Copy the listing from the line with "class: Lecanoromycetes" up to and including the line with "genus: Psoralea", swapping "scientific name" for "Latin name" and leaving everything else as it is. Return only those lines.
****
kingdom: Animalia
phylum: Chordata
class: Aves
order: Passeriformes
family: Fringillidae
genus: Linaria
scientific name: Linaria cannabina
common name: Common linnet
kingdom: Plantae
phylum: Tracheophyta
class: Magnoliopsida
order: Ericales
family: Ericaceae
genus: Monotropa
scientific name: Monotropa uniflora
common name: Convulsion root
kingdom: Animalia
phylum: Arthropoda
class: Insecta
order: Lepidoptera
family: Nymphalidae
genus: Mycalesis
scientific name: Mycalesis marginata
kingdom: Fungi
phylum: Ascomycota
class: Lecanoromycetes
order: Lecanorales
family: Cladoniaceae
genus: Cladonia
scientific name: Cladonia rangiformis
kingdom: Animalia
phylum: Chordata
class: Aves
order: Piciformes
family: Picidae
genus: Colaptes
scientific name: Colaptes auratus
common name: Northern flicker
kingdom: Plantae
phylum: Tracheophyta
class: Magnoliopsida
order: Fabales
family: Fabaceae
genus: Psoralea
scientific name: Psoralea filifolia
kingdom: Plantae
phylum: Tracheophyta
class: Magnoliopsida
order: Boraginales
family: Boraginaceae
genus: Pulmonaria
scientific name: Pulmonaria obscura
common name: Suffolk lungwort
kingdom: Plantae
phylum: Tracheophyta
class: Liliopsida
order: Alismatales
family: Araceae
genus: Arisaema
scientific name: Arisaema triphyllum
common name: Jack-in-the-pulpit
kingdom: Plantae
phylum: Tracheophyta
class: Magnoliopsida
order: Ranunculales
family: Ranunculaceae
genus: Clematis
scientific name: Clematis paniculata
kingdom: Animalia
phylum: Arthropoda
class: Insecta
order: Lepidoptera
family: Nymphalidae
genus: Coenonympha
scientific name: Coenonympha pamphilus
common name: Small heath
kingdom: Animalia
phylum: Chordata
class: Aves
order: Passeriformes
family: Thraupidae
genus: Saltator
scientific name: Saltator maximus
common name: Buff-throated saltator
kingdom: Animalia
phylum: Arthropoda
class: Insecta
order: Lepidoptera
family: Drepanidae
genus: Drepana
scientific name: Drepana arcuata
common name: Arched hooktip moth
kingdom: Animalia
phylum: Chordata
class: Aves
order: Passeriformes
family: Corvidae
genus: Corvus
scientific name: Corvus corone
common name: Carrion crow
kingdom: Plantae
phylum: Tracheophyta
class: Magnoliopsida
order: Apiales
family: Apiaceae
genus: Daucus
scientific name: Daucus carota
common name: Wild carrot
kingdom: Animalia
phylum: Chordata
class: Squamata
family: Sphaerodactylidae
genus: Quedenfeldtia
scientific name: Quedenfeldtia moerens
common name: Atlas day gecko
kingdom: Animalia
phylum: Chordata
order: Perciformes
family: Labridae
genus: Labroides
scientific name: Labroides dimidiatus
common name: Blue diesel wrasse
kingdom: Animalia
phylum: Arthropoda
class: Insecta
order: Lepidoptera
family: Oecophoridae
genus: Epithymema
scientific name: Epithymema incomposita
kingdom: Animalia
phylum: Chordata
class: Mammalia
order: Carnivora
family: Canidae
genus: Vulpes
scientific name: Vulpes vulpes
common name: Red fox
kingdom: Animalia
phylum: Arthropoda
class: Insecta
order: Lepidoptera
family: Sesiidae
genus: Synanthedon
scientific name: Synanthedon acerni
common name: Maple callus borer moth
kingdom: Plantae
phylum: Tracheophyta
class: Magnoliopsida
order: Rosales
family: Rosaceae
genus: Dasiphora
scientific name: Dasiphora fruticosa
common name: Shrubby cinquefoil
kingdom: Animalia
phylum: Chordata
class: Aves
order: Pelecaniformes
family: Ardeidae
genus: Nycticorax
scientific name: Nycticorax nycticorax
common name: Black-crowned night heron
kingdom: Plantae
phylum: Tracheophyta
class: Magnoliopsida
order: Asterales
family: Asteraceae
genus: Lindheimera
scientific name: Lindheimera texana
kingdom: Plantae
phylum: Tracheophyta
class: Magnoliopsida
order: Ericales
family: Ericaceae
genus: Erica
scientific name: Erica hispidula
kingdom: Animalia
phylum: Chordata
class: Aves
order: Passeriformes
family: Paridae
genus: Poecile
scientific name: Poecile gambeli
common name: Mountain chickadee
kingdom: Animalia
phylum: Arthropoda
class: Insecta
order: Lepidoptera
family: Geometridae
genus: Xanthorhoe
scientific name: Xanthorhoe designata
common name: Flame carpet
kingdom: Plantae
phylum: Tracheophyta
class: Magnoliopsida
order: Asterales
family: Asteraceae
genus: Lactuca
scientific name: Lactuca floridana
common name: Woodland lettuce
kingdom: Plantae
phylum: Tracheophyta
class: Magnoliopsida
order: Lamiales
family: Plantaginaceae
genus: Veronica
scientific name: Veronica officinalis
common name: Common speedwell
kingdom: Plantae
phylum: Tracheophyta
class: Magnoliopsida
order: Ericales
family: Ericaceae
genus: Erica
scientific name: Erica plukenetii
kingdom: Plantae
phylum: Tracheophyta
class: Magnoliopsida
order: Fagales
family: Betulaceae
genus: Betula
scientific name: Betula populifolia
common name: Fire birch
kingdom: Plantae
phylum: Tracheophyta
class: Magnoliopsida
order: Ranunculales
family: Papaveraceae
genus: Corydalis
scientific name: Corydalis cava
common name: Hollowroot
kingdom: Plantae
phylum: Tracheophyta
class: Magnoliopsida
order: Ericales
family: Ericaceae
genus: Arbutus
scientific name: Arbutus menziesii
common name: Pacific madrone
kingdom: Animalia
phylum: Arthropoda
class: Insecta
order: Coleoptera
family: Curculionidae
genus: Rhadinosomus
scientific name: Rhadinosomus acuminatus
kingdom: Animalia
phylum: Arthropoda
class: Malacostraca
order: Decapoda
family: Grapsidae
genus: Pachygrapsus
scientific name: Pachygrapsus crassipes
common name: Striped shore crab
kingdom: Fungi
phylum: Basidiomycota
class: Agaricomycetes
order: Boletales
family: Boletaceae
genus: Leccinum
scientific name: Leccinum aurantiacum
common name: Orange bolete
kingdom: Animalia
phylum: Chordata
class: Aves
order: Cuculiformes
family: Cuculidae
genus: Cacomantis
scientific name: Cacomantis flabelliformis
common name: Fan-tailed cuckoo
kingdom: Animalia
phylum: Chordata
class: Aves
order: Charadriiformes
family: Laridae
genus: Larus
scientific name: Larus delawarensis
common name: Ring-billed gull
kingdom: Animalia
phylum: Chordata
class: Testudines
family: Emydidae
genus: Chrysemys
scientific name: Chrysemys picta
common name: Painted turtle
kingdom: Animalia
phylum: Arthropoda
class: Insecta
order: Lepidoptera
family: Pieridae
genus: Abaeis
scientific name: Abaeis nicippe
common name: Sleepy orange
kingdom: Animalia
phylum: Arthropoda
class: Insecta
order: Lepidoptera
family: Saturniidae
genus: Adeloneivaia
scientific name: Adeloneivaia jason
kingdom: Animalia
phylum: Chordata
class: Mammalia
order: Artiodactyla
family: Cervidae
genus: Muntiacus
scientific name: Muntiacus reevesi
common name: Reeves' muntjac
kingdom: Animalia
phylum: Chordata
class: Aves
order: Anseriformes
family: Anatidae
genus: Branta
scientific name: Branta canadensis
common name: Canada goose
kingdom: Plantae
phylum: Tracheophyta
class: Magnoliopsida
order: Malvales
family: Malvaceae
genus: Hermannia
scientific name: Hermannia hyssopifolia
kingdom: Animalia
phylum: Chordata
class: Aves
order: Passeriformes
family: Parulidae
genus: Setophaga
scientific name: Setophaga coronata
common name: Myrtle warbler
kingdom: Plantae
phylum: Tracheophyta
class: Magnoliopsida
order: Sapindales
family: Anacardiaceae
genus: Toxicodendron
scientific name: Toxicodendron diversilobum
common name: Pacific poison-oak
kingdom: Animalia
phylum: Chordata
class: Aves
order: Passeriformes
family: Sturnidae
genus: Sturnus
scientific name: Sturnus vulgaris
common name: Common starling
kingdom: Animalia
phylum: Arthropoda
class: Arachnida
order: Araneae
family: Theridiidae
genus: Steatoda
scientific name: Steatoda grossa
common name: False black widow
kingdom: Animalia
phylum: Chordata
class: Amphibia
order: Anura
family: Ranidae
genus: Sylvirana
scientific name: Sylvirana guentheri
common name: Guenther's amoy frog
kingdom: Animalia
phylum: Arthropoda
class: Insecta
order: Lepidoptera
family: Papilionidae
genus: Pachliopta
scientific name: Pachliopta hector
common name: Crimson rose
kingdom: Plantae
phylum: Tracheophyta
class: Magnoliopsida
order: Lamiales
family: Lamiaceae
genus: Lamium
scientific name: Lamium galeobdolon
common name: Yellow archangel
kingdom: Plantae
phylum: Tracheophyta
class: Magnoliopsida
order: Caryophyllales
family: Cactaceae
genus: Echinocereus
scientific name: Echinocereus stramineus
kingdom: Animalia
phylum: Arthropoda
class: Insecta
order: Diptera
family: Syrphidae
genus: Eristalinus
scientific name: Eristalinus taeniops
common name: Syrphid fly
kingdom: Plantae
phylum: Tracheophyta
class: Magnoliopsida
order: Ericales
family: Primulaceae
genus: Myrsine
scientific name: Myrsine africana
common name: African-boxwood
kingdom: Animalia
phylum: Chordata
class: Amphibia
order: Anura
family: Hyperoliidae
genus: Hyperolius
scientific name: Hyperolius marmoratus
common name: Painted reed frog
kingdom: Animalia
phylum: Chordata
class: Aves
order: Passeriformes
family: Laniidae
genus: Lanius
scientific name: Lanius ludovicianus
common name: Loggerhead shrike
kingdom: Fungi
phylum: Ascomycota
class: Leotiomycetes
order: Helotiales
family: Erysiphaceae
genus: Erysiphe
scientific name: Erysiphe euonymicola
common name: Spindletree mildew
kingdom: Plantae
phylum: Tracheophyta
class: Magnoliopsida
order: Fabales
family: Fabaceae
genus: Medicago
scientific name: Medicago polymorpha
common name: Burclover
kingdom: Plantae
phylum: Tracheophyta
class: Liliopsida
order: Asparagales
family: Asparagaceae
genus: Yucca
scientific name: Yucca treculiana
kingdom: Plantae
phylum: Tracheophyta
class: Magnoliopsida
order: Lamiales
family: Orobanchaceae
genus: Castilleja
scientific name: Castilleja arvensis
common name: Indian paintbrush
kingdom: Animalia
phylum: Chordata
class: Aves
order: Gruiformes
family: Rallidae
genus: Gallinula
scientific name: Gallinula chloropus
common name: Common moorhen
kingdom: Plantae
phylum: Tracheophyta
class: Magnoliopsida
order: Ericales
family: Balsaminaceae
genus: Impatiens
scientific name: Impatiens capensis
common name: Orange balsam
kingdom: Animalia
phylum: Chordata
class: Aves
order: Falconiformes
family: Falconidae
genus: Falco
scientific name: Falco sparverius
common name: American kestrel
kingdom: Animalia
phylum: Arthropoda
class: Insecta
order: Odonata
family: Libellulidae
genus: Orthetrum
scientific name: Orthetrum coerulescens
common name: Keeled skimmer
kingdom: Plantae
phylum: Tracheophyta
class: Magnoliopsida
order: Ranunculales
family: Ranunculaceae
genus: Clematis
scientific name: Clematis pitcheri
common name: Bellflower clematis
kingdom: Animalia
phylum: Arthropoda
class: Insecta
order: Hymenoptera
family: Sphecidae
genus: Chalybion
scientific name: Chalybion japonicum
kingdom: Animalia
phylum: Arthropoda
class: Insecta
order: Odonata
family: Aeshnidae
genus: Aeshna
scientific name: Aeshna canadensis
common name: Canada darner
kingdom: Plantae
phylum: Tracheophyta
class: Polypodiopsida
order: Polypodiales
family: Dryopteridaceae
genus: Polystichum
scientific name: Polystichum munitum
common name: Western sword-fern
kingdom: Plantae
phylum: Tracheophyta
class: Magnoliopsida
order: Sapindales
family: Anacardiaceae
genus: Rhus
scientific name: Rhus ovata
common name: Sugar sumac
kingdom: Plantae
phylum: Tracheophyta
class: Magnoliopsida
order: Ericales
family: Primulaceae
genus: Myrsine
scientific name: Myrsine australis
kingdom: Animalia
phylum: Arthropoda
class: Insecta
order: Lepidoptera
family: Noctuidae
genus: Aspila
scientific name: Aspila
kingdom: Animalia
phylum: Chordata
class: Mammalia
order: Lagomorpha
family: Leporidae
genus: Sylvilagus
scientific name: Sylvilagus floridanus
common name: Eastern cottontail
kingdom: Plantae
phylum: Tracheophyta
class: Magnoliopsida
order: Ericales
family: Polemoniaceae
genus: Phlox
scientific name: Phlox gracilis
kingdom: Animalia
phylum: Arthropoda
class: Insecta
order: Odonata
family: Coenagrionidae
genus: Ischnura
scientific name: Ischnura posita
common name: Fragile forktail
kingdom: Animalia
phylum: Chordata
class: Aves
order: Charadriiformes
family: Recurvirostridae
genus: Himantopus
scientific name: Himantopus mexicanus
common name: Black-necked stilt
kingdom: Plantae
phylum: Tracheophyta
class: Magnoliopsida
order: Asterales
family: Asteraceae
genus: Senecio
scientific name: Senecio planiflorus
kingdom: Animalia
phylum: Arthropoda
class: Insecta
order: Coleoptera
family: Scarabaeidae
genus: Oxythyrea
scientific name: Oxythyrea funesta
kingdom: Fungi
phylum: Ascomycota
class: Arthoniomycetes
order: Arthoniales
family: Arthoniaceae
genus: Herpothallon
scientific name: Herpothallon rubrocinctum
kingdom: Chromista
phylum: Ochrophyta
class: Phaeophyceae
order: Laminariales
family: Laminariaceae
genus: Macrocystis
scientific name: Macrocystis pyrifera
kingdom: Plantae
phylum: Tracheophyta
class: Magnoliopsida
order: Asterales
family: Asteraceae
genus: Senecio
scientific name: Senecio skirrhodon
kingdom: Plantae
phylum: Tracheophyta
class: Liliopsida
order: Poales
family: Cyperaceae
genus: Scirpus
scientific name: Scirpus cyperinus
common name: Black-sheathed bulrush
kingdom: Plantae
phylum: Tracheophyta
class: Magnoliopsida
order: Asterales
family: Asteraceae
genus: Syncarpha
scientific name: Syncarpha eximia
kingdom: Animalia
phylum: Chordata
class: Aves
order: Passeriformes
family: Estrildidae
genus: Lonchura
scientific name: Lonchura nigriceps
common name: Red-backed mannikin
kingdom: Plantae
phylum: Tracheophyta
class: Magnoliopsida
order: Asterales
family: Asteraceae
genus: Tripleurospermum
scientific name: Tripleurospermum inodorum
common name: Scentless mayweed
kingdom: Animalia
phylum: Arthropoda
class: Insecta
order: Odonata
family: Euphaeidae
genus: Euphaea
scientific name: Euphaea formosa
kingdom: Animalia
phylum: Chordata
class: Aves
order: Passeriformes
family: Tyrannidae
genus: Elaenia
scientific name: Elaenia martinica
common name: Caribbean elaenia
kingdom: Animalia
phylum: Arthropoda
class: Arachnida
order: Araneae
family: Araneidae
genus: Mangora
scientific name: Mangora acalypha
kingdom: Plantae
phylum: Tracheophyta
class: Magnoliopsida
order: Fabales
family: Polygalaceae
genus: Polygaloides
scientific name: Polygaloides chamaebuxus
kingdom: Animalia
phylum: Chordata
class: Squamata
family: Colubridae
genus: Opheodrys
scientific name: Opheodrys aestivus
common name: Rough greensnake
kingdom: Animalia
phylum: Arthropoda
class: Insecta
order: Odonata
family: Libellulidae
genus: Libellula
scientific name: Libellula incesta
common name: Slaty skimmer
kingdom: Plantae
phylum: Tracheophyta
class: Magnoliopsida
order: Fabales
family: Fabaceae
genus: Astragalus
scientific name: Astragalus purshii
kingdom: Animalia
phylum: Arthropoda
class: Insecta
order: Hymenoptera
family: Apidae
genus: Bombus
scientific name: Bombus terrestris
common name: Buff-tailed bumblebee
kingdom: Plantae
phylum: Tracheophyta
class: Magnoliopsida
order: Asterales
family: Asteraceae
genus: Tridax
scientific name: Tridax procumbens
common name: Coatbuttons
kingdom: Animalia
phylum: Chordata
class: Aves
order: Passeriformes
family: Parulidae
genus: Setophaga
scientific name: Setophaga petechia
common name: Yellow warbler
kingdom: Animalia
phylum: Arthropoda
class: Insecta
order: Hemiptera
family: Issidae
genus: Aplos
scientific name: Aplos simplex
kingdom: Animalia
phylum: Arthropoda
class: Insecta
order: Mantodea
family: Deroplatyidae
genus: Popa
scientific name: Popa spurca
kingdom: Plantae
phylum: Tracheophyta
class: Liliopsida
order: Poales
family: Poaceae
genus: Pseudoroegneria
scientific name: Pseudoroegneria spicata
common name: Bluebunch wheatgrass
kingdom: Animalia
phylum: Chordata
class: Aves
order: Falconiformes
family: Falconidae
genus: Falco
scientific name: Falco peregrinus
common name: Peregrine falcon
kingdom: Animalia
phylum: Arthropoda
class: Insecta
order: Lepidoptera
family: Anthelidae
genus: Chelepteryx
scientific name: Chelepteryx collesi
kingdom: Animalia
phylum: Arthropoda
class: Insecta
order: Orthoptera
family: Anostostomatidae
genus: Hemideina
****
[Task response]
class: Lecanoromycetes
order: Lecanorales
family: Cladoniaceae
genus: Cladonia
Latin name: Cladonia rangiformis
kingdom: Animalia
phylum: Chordata
class: Aves
order: Piciformes
family: Picidae
genus: Colaptes
Latin name: Colaptes auratus
common name: Northern flicker
kingdom: Plantae
phylum: Tracheophyta
class: Magnoliopsida
order: Fabales
family: Fabaceae
genus: Psoralea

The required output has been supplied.